Cows have traditionally been milked manually. This is not only a time-consuming operation, but it also has a labor cost, which raises the price of milk. Robotic milking allow farmers to minimize the need for physical labor, maintain a sanitary milking procedure, milk cows at any time of day rather than on a set schedule and increase milk output.

The robotic milking equipment has arms or cups with sensors that may be fitted to the teats of cows individually. The sensors can detect whether or not the cow or one of its teats is ready for milking. Once the milking process begins, the devices can detect contaminants, color, and milk quality. If the milk cannot be consumed by humans, it is directed to a different container. When the process is completed, the devices may also clean and disinfect the teats automatically.

Raghava Gowda of India invented a non-electric milking mechanism for cows. Among the numerous other startups that have launched automated milking systems are miRobot, GEA, DeLaval, Fullwood Packo, and Lely.
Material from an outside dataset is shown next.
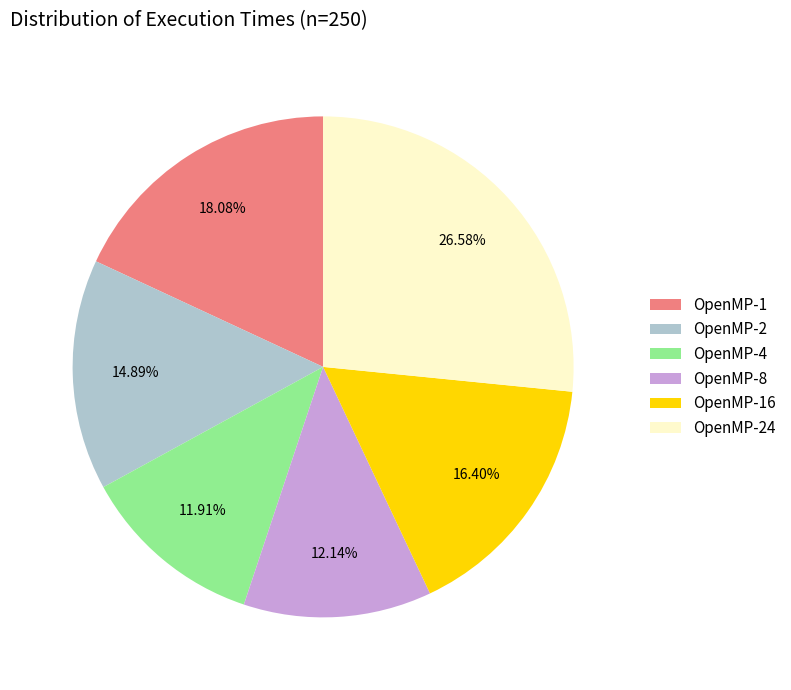

The OpenMP-8 slice represents 12% of the pie. True or false?

True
Drones for Cattle Monitoring

Farmers are required to maintain manual vigilance anytime cattle leave the farm for grazing. There is a considerable possibility that the cattle may become lost, stolen, or attacked by other animals. Cattle monitoring drones can track the cattle and herd them back from the fields to the barns. Some drones are outfitted with thermal sensing equipment, which allows them to track cattle based on their body heat. Drones may also scan pasture lands and communicate information about whether they are suitable for cattle grazing.

TRITHI Robotics, Dronitech, Sagar Defence Engineering, DJI Enterprise, and Sunbirds are among the companies that have made progress in developing commercial drones for a variety of applications, including agricultural and livestock management.
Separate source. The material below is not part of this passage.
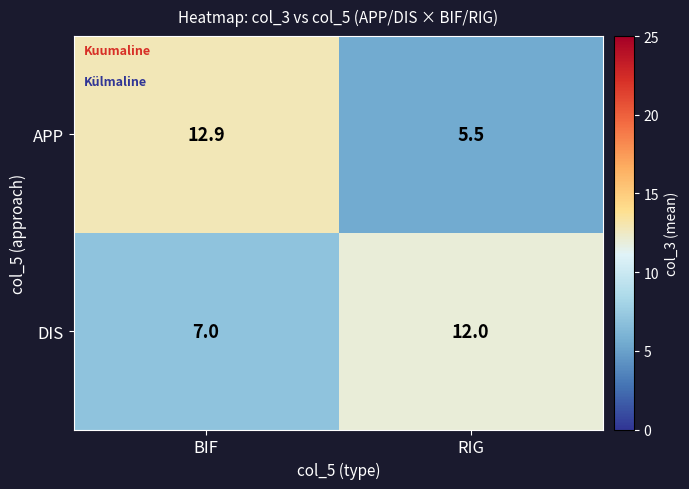

How many series are shown in this chart?

2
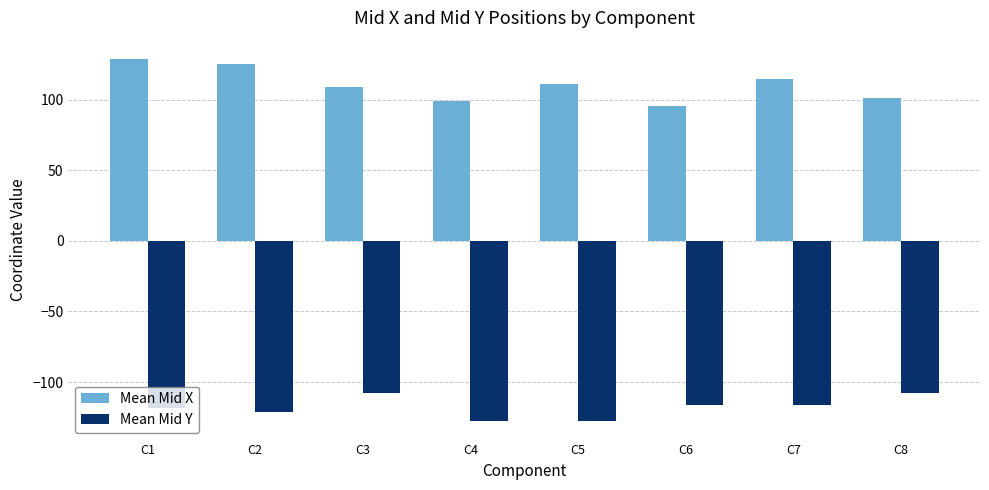

What is the total value across all series at C4?

-28.9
Customer Product Traceability Using Blockchain

Customers nowadays want to know where their dairy products come from, from farm to table. This necessitates end-to-end supply chain transparency to increase client confidence. An increasing number of dairy producers, suppliers, and other stakeholders are utilizing blockchain technology to provide customers with real-time data about their products.

This is accomplished by including a QR code on the packaging that customers can scan with their mobile devices to obtain information about the origin of the milk – where and how it was obtained and packed, how old it is, what type of transportation and cold milk chain facilities were used, and so on.
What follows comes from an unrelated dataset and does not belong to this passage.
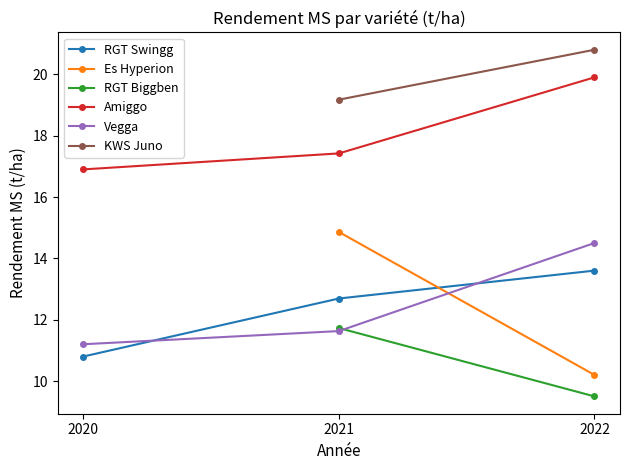

Is the value of Amiggo at 2021 greater than the value of RGT Swingg at 2022?

Yes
The Kerala government in India is using blockchain technology to streamline the purchase and distribution of milk, fish, and vegetables throughout the state. Nestle has partnered with the Australian firm OpenSC to use blockchain technology to strengthen its dairy supply chain. Carrefour, a French retailer, sells micro-filtered full-fat milk in bottles labeled with a QR code.

StaTwig, Ripe, AgriLedger, TE-Food, and Foodcoin are a few food biotech startups.

Automated Cattle traffic Management

Managing and moving animals to milk stalls and back to barns may be a time-consuming process. There is also the possibility of livestock injuries.

A computer-controlled gate opens and closes electronically in an automated cow traffic management system. These gates can categorize livestock based on their readiness to milk. The animals who are ready to be milked are transferred to the milking area, while the others are either placed in the waiting area or back to their barns.

Automatic cow traffic systems are manufactured by companies such as Delmer, Bump Gates, Fullwood Packo, and Lely.